Problem to work on
Only one stretch of the data below is needed. Output the lines from the one with "13px; fill: #3d2e20;" up to and including the one with "M227 192 263 194 262 207 226 205Z", exactly as they stand.

Dataset entries
::::

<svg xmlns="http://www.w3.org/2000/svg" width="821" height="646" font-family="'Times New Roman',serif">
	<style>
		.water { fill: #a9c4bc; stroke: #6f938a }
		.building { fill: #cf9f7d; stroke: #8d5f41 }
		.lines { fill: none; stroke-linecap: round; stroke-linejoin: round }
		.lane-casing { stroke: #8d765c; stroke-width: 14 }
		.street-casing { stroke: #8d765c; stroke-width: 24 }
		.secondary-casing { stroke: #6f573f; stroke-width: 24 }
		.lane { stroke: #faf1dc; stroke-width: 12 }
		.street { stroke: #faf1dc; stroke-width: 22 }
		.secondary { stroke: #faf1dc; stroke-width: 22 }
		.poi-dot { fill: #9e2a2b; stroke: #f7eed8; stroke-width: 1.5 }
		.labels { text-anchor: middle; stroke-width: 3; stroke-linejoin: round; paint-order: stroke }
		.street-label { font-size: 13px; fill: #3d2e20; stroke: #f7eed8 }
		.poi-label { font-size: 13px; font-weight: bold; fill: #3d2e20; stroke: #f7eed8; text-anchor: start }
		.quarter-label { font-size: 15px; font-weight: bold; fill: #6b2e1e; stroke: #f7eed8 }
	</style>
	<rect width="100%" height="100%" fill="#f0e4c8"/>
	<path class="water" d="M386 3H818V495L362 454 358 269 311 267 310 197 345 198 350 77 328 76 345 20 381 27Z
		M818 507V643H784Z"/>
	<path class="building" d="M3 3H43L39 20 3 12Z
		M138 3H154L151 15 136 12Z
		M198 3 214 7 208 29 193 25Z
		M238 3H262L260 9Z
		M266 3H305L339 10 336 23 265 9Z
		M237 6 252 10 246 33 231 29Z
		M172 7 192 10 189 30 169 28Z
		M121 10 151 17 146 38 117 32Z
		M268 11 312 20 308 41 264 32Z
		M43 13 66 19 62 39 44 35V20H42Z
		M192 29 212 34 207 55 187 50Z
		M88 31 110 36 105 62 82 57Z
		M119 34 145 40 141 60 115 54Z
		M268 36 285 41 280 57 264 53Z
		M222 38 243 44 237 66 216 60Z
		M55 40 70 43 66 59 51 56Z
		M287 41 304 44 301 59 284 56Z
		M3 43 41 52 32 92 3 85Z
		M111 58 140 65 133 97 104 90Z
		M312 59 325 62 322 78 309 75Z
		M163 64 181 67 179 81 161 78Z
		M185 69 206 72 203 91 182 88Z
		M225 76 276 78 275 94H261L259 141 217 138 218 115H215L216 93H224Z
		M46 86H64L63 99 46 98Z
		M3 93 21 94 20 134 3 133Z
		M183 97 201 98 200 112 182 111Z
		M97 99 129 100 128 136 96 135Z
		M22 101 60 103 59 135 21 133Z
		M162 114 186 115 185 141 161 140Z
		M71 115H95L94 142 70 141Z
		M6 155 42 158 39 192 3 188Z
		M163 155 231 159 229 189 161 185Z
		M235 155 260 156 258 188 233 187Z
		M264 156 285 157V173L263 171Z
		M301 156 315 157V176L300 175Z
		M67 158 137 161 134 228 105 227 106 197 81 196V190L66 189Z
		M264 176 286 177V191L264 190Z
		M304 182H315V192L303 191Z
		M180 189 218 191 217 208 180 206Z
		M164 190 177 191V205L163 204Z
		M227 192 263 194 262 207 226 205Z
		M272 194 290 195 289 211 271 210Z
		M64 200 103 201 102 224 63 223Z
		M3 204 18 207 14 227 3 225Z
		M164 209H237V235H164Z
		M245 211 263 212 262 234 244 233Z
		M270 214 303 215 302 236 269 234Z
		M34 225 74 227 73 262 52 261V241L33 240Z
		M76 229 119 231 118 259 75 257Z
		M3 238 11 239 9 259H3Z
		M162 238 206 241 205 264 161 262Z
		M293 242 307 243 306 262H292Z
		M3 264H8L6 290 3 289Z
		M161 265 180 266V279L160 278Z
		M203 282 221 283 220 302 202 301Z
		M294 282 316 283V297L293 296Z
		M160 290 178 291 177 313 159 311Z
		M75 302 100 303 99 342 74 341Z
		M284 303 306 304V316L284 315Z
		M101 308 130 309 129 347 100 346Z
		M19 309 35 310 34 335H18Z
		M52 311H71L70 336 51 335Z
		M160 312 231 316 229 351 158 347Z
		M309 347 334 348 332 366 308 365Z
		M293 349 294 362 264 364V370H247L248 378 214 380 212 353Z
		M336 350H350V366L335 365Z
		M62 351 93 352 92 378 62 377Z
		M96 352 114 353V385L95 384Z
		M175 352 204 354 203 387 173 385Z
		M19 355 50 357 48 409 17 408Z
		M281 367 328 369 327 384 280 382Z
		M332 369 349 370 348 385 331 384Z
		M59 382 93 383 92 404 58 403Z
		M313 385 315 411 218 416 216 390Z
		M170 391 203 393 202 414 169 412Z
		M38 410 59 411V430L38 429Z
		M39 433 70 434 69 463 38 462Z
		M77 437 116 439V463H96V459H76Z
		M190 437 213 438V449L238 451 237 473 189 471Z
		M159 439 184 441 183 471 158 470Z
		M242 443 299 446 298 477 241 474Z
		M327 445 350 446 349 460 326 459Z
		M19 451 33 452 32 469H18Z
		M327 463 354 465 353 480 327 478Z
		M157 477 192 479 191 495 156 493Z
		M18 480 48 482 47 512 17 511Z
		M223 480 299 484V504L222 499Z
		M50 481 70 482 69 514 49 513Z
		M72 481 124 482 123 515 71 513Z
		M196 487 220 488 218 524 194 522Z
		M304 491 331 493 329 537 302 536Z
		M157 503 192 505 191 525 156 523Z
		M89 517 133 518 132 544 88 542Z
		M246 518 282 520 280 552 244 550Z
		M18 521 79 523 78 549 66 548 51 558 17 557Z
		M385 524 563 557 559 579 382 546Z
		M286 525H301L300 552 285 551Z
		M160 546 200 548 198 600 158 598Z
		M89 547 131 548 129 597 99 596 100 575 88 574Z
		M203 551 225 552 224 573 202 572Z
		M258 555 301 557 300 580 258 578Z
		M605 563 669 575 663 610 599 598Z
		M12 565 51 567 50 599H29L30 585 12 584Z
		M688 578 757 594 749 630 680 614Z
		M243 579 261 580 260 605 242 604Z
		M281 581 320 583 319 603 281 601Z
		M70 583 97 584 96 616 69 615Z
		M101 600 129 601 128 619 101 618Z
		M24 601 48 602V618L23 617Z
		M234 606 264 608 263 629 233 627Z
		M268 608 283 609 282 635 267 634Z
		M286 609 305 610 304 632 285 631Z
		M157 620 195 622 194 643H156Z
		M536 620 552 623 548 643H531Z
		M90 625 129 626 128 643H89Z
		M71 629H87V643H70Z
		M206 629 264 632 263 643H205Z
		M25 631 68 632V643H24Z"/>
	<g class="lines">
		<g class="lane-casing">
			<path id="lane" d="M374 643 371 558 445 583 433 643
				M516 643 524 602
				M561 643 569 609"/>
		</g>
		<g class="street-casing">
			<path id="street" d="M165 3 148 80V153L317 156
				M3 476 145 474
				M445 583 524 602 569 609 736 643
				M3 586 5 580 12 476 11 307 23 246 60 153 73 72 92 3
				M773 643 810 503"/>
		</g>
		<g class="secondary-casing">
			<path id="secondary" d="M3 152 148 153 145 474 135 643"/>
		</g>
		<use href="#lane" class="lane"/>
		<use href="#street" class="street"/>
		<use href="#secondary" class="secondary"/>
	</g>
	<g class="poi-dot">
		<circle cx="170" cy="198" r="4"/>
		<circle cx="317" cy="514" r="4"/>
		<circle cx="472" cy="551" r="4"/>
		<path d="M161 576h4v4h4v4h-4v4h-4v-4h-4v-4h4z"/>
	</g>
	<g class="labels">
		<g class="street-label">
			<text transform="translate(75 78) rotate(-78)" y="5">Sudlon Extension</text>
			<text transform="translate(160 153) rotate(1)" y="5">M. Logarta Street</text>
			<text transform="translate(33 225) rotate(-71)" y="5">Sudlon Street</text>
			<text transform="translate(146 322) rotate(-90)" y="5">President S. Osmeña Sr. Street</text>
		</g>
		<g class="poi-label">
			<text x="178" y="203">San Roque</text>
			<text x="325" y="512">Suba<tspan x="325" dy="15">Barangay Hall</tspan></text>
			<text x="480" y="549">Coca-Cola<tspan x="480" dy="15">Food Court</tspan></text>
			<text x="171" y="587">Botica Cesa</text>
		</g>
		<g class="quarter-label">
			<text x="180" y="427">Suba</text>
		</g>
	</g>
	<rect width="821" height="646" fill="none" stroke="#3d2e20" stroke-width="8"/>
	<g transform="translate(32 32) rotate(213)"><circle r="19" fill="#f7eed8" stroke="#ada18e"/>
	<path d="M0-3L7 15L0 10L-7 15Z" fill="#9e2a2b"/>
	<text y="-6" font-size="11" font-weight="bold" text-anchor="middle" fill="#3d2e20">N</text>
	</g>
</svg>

::::

Exercise response
		.street-label { font-size: 13px; fill: #3d2e20; stroke: #f7eed8 }
		.poi-label { font-size: 13px; font-weight: bold; fill: #3d2e20; stroke: #f7eed8; text-anchor: start }
		.quarter-label { font-size: 15px; font-weight: bold; fill: #6b2e1e; stroke: #f7eed8 }
	</style>
	<rect width="100%" height="100%" fill="#f0e4c8"/>
	<path class="water" d="M386 3H818V495L362 454 358 269 311 267 310 197 345 198 350 77 328 76 345 20 381 27Z
		M818 507V643H784Z"/>
	<path class="building" d="M3 3H43L39 20 3 12Z
		M138 3H154L151 15 136 12Z
		M198 3 214 7 208 29 193 25Z
		M238 3H262L260 9Z
		M266 3H305L339 10 336 23 265 9Z
		M237 6 252 10 246 33 231 29Z
		M172 7 192 10 189 30 169 28Z
		M121 10 151 17 146 38 117 32Z
		M268 11 312 20 308 41 264 32Z
		M43 13 66 19 62 39 44 35V20H42Z
		M192 29 212 34 207 55 187 50Z
		M88 31 110 36 105 62 82 57Z
		M119 34 145 40 141 60 115 54Z
		M268 36 285 41 280 57 264 53Z
		M222 38 243 44 237 66 216 60Z
		M55 40 70 43 66 59 51 56Z
		M287 41 304 44 301 59 284 56Z
		M3 43 41 52 32 92 3 85Z
		M111 58 140 65 133 97 104 90Z
		M312 59 325 62 322 78 309 75Z
		M163 64 181 67 179 81 161 78Z
		M185 69 206 72 203 91 182 88Z
		M225 76 276 78 275 94H261L259 141 217 138 218 115H215L216 93H224Z
		M46 86H64L63 99 46 98Z
		M3 93 21 94 20 134 3 133Z
		M183 97 201 98 200 112 182 111Z
		M97 99 129 100 128 136 96 135Z
		M22 101 60 103 59 135 21 133Z
		M162 114 186 115 185 141 161 140Z
		M71 115H95L94 142 70 141Z
		M6 155 42 158 39 192 3 188Z
		M163 155 231 159 229 189 161 185Z
		M235 155 260 156 258 188 233 187Z
		M264 156 285 157V173L263 171Z
		M301 156 315 157V176L300 175Z
		M67 158 137 161 134 228 105 227 106 197 81 196V190L66 189Z
		M264 176 286 177V191L264 190Z
		M304 182H315V192L303 191Z
		M180 189 218 191 217 208 180 206Z
		M164 190 177 191V205L163 204Z
		M227 192 263 194 262 207 226 205Z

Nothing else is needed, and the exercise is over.